Soudan. Le président Béchir poursuivi par la Cour Pénale Internationale (CPI) tente une contre-attaque en faisant appel à la Ligue arabe et profite de l’inquiétude suscitée en Afrique. La démarche de la CPI provoque de plus de en plus suspicion.

Une justice sélective

Avec la djellaba soudanaise traditionnelle et coiffé du turban blanc ... Omar Al-Béchir danse, canne à la main devant les caméras. C’est sa façon de répondre à la demande du procureur de la Cour Pénale Internationale (CPI) de délivrer un mandat d’arrêt contre lui.
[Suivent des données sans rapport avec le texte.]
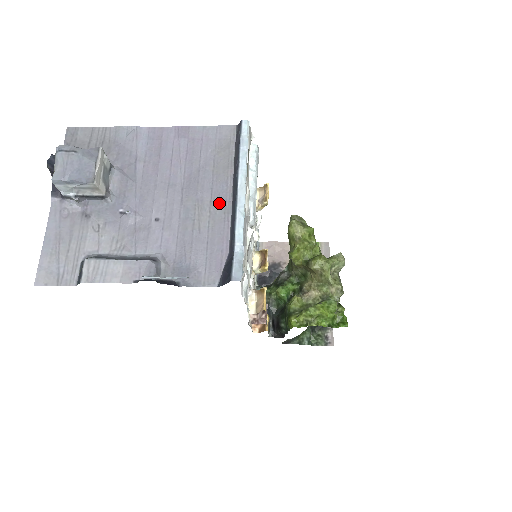
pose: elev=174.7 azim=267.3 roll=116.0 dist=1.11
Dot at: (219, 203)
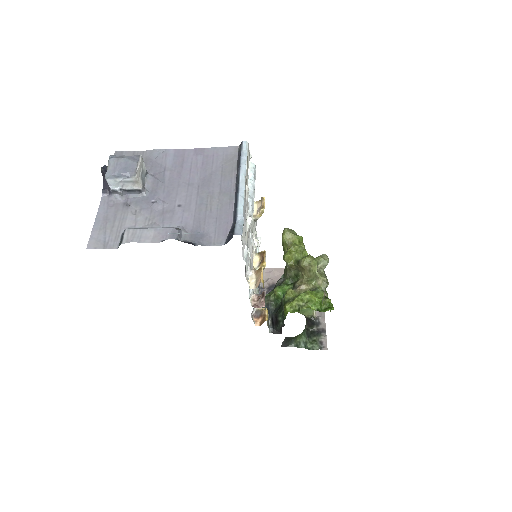
Dot at: (226, 193)
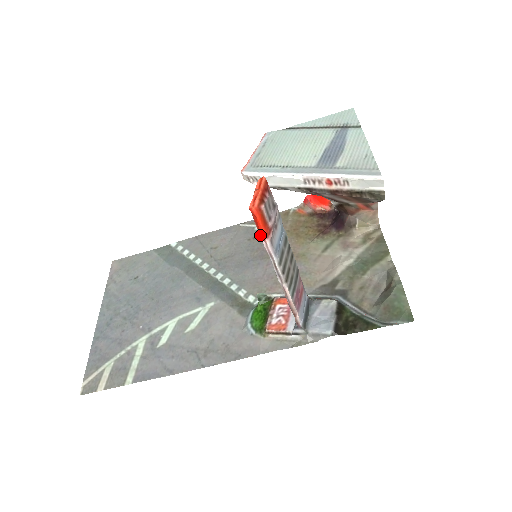
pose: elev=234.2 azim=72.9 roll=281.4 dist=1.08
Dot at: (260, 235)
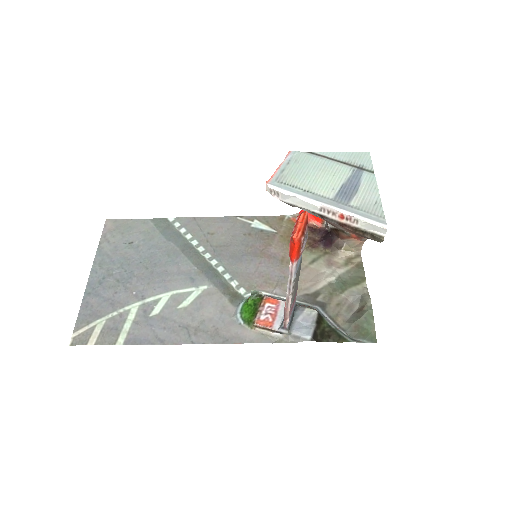
Dot at: (290, 257)
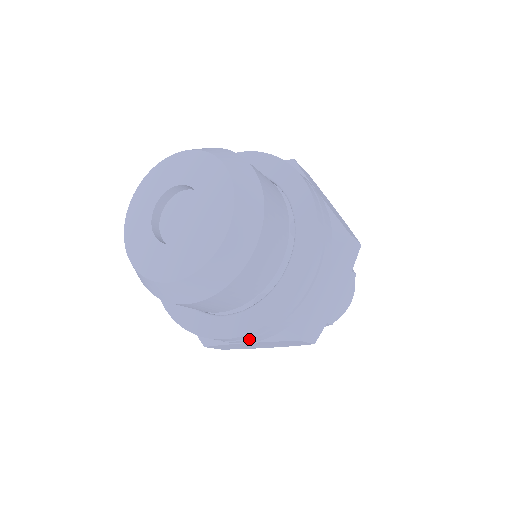
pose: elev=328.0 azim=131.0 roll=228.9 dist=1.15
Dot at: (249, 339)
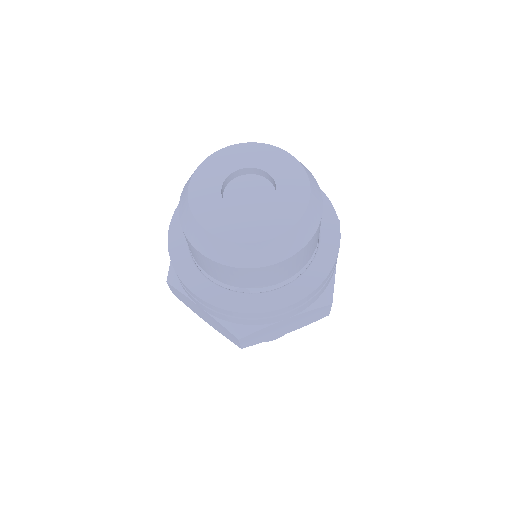
Dot at: (299, 308)
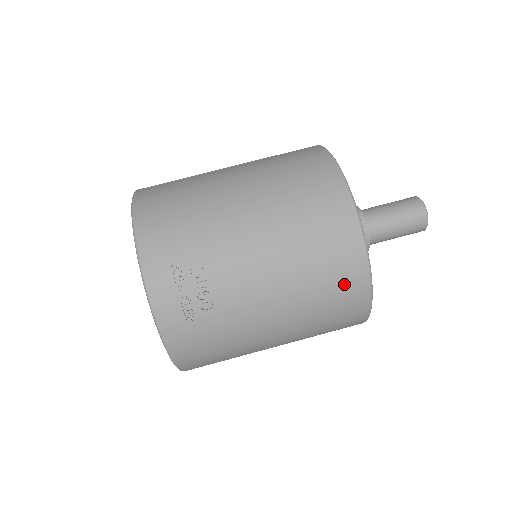
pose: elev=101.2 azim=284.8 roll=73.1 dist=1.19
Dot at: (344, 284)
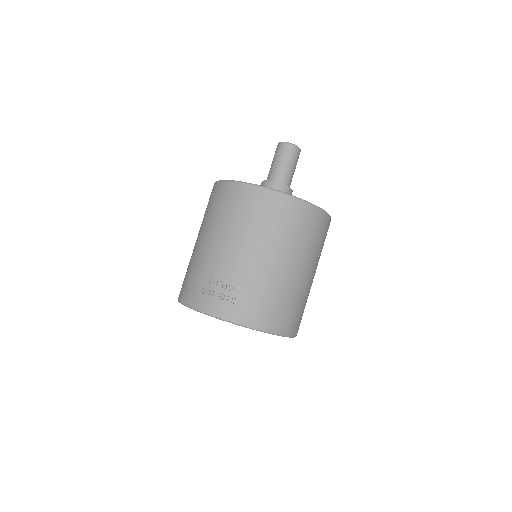
Dot at: (267, 207)
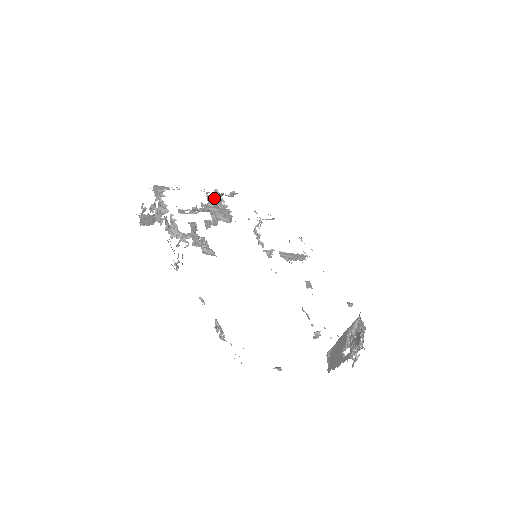
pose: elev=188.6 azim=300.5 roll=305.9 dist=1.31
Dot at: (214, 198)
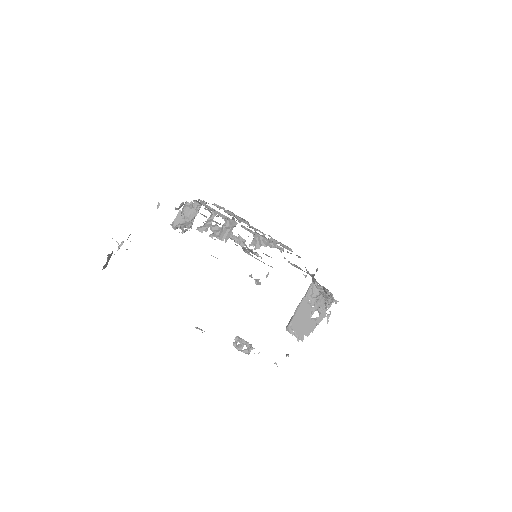
Dot at: (217, 206)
Luis Moreno-Ocampo accuse le président soudanais de génocide, de crimes contre l’humanité et de crimes de guerre au Darfour, dans l’est du pays. Béchir n’est-il pas inquiet ? Il l’est certainement d’autant plus que c’est la première fois qu’un chef d’Etat en exercice fait l’objet d’une démarche pareille. Ainsi saisit-il d’urgence la Ligue arabe, même s’il s’efforce de faire preuve de sang-froid. Concrètement, cette demande de la CPI reste au niveau du symbolique, le chef d’Etat soudanais comprend que c’est juste le début d’un long chapitre judiciaire qui risque enfin de rester lettre morte.
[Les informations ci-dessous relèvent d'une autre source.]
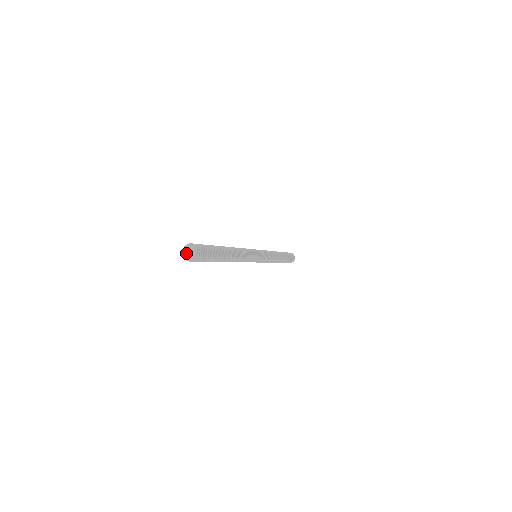
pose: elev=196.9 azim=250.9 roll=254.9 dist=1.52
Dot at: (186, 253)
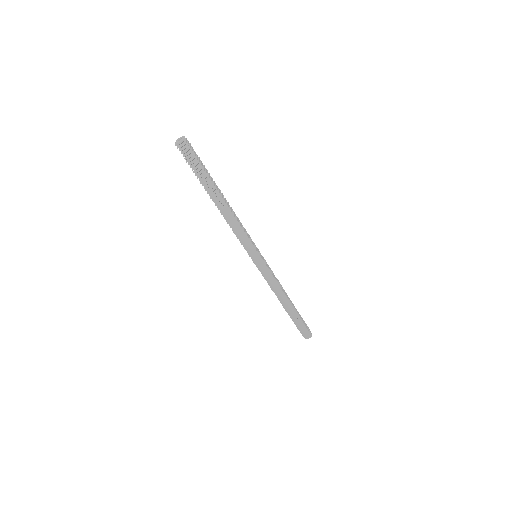
Dot at: (177, 141)
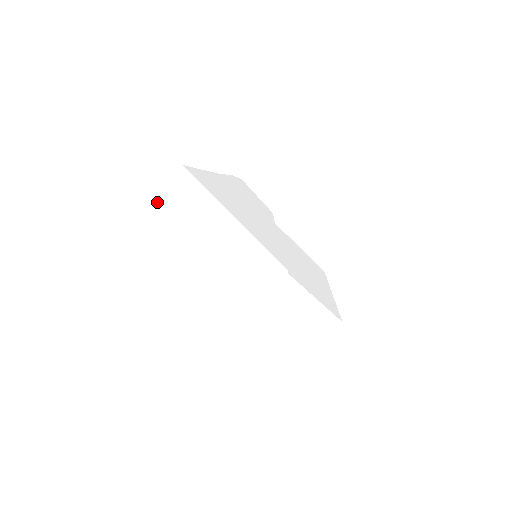
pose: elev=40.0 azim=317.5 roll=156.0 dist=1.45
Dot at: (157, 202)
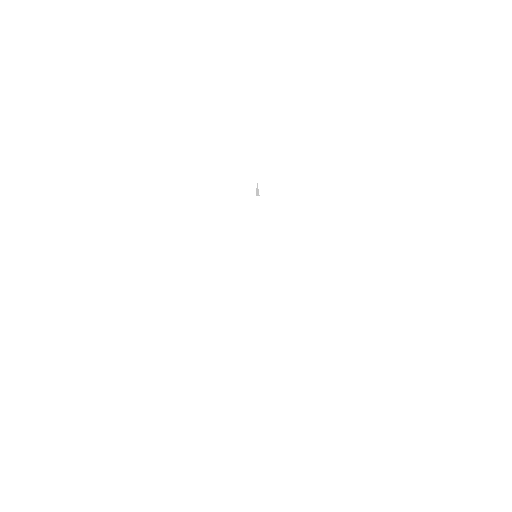
Dot at: (94, 313)
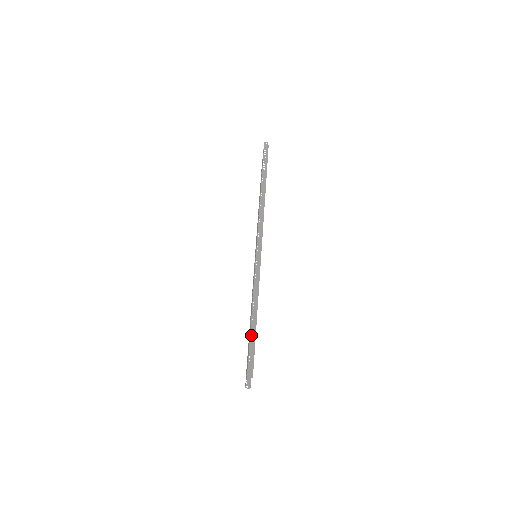
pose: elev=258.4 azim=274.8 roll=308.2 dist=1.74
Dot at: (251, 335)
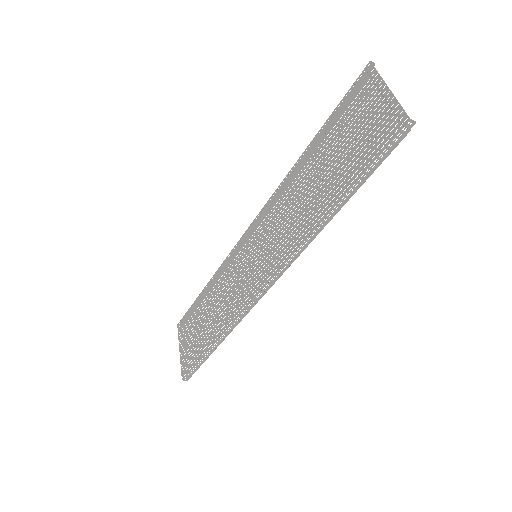
Dot at: (202, 359)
Dans son réquisitoire, le procureur de la CPI accuse le président soudanais de vouloir éliminer trois groupes ethniques : les Massalit, les Four et les Zaghawa, les trois ethnies les plus importantes. Il estime que Béchir est à la tête d’un génocide en cours, perpétré « sans chambres à gaz, sans balles, sans machettes », mais « par la famine, le viol et la peur ». Un réquisitoire et des comparaisons jugées inacceptables par beaucoup. Moreno-Ocampo affirme dans ce contexte avoir réuni un ensemble d’éléments lui permettant de demander à la chambre préliminaire de la cour de lancer des poursuites contre le président Béchir en personne.
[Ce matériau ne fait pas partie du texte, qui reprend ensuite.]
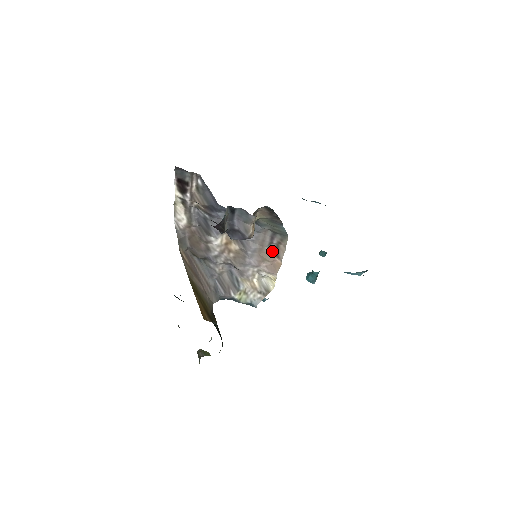
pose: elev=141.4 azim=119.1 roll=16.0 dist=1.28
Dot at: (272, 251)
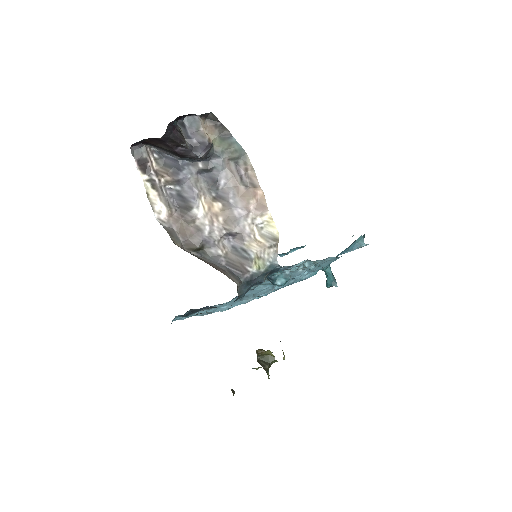
Dot at: (247, 186)
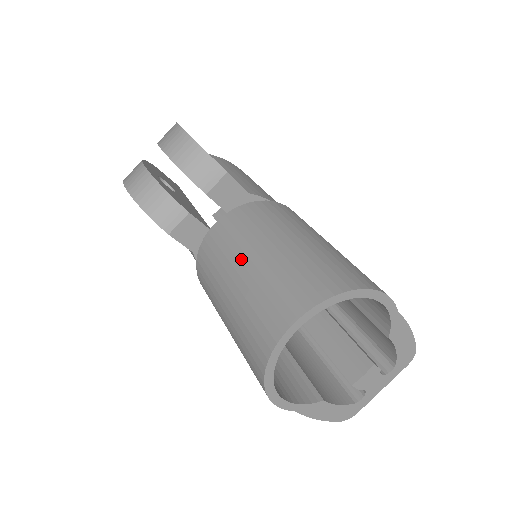
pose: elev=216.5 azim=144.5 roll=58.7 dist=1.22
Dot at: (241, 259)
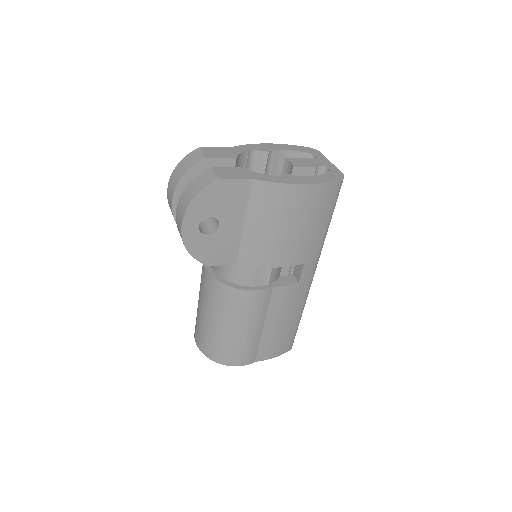
Dot at: (200, 300)
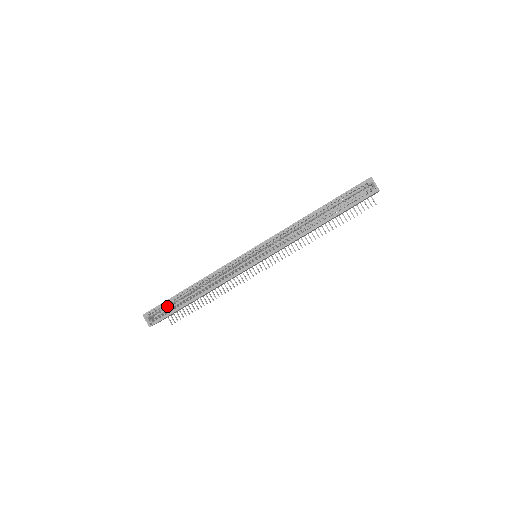
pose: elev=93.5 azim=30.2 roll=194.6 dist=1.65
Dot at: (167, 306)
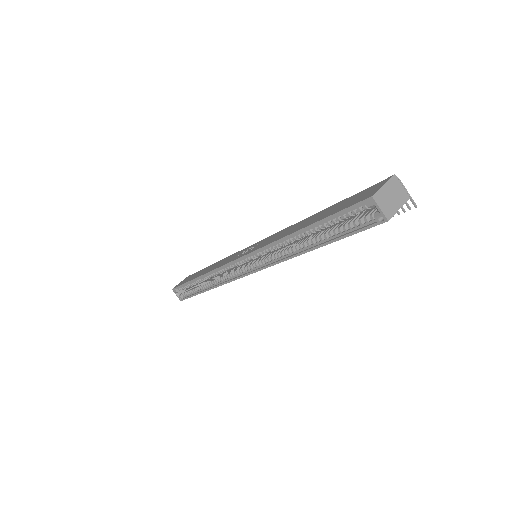
Dot at: (188, 287)
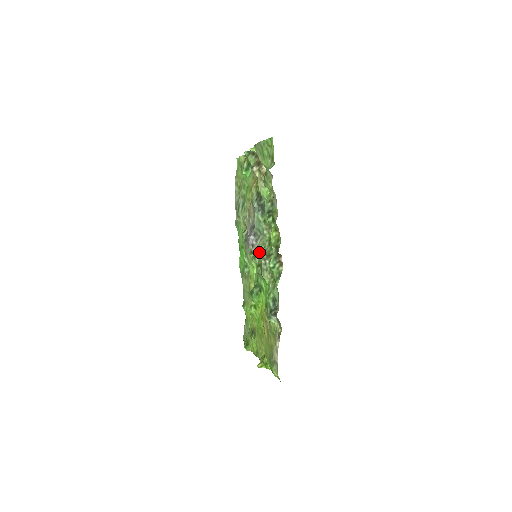
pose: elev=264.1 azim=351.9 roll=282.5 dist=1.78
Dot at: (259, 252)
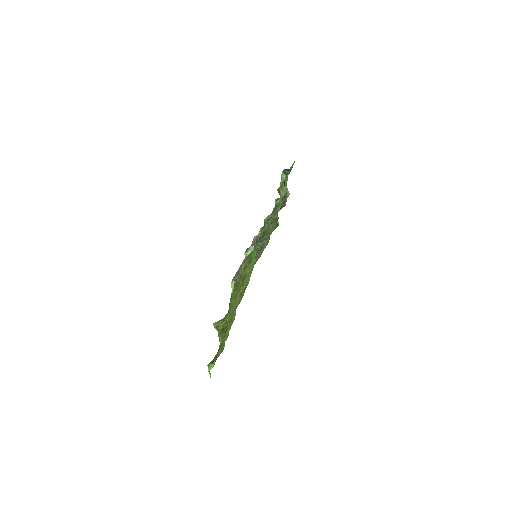
Dot at: occluded
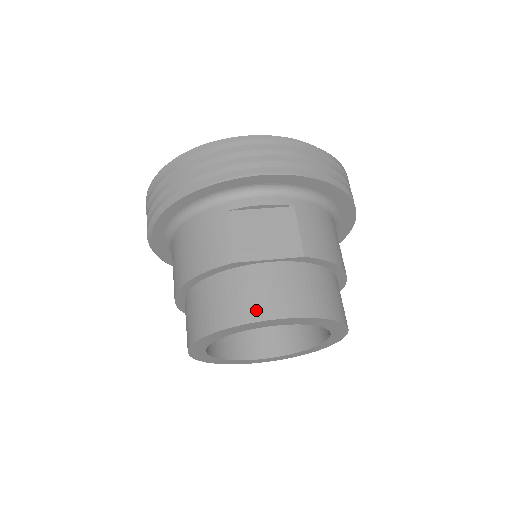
Il revient maintenant aux trois magistrats de la CPI de prendre une décision : délivrer, modifier ou refuser un tel mandat d’arrêt. Une mesure qui pourrait prendre plusieurs mois. S’ils décident de le poursuivre, ce sera la responsabilité du gouvernement soudanais de l’arrêter ; si ce dernier refuse, un mandat d’arrêt sera transmis à Interpol, qui pourrait dès lors émettre une notice rouge, signifiant l’arrestation immédiate. Cependant, le Conseil de sécurité a la possibilité de suspendre les poursuites pendant un an, et de reconduire cette suspension, dans le cadre du chapitre VII de la Charte, c’est-à-dire si les poursuites constituent « une menace à la paix ou à la sécurité ».

Si la demande de Moreno-Ocampo aboutit, Béchir serait le troisième président à tomber dans les griffes de la justice internationale. Le premier était Slobodan Milosevic, inculpé en 1999 par le Tribunal pénal pour l’ex-Yougoslavie, et le second, Charles Taylor, l’ex-dirigeant du Liberia, poursuivi en 2003 également par un Tribunal spécial pour les crimes commis en Sierra Leone.

Ainsi se manifeste un branle-bas politique avec des désapprobations et des satisfactions. Du côté des défenseurs de droits de l’homme, c’est plutôt l’exaltation. La démarche de la CPI signifie que personne n’est au-dessus de la loi, pas même un président. On salue un « pas significatif contre l’impunité au Darfour ». Mais, aux yeux d’autres, il s’agit d’une grande catastrophe. On craint que cette inculpation n’entrave le processus de paix au Soudan. Pire encore, la cour et son procureur sont pointés du doigt en dépit de la situation humanitaire au Darfour (lire encadré). L’accusation de génocide fait débat. Les déclarations de Moreno-Ocampo ne fournissent que très peu de preuves d’un génocide dans cette région. Techniquement, le procureur n’est pas obligé pour l’instant de fournir ni de rassembler plus de preuves. Mais, le problème qui se pose est de savoir si le président Béchir est traduit en justice, la cour aura suffisamment d’éléments pour défendre de manière convaincante l’idée d’un génocide. Ceci s’avère plus particulièrement ardu et pourrait démontrer que la position du procureur est politisée et non fondée en droit. « Dire aujourd’hui qu’il y a un génocide dans les camps de réfugiés, c’est de la rhétorique militante. Quels que soient la réalité et les sentiments qu’on puisse avoir à l’égard de Omar Al-Béchir, on ne peut pas le comparer à Hitler. Ce sont des erreurs infondées en termes d’analyse politique ou de terrain. Juridiquement, elles sont au mieux inutiles et au pire scandaleuses », reconnaît-on en Occident, comme le souligne Roland Marchal, chargé de recherche au CNRS, dans un entretien accordé au quotidien Le Monde.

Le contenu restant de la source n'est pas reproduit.